▶ Source extract
BEGIN

Anyone suffering from a bad case of travel addiction can tell you that there's nothing worse than sludging through those weeks and months in between fixes—er, trips. The "real world" often feels routine, monotonous and achingly dull in comparison to travel. While the simplest solution would be to wheel your roller bag to the nearest airport and book the next flight to Portugal, bank account balances and work responsibilities can sometimes make that plan an impossibility. Instead, here are nine of the best travel movies; perfect for surviving those times when your heart is screaming "Travel!", but your brain is screaming "Pay the rent!"
1. Lost in Translation
When to Watch: While preparing for a trip to Asia
Though the 2003 indie Lost in Translation had several big names attached to it, including actors Bill Murray and Scarlett Johansson, the biggest star in this academy-award winning film was its setting: Tokyo, Japan. Filmed nearly entirely in Japan's buzzing, flashy capital—in the business and entertainment districts of Shinjuku and Shibuya—the movie brings to realistic light a city not often featured in American films. Anyone who has ever traveled or lived in Asia will relate well to the culture shock and loneliness Murray and Johannson's characters experience while navigating a large, unfamiliar city solo.
2. The Secret Life of Walter Mitty
When to Watch: When you're feeling apprehensive about traveling
Ben Stiller plays play-it-safe daydreamer Walter Mitty in the 2013 film The Secret Life of Walter Mitty. Tired of his ho-hum existance, Walter throws caution to the wind and embarks on an adventurous mission to Greenland, Iceland and the Himalayas. If Iceland wasn't on your radar as being a fun travel destination before, it will be after watching this movie. The majority of the film's scenes were filmed in several of Iceland's colorful fishing villages and glacial lagoons, making it the first time Iceland has played a leading role in a big-budget Hollywood film.

END

(Stored items)
BEGIN

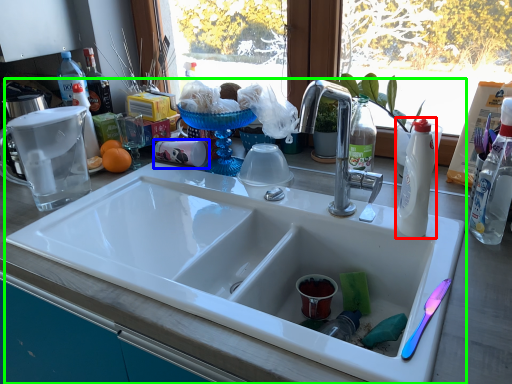
Question: Which object is positioned closest to bottle (highlighted by a red box)? Select from coffee cup (highlighted by a blue box) and sink (highlighted by a green box).

Choices:
 (A) coffee cup
 (B) sink

Answer: (B)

END

▶ Brief 1
Reproduce every line of the stored items verbatim, omitting the pictures.
▶ Brief 2
Pick up the article on travel movies after its last sentence and keep writing it.

▶ Answer area 1
Question: Which object is positioned closest to bottle (highlighted by a red box)? Select from coffee cup (highlighted by a blue box) and sink (highlighted by a green box).

Choices:
 (A) coffee cup
 (B) sink

Answer: (B)

▶ Answer area 2
Location: The Pacific Crest Trail in California and Oregon
When to Watch:Before a big backpacking trip
Though hardcore backpackers have criticized the film for focusing more on the main character's inner journey through grief and addiction and less on the mechanics of hiking the Pacific Crest trail, what the film lacks in mountaineering details, it makes up for in brilliant cinematography. Shots of lake-side sunsets, snowy mountain tops and empty-as-far-as-the-eye-can-see desert valleys are so vivid, you could watch the movie with the sound off and still enjoy it. The movie—which is based on a popular memoir—will have you itching to lace up your hiking boots and embark on a self-healing hiking adventure of your own.
4. The Bourne Identity
When to Watch: After returning home from a European vacation
Though waking up on a fishing boat off the coast of Europe with no recollection of who you are or how you got there might sound like every traveler's worst nightmare, the first film in the Bourne franchise is so terrifically shot and edge-of-your-seat exciting that it's worth viewing for the vicarious adventure thrills alone. The traveler in you may not relate to having amnesia or being a secret spy-slash-hitman, but you'll likely relate to the feeling of being lost, confused and thoroughly misunderstood in a foreign country.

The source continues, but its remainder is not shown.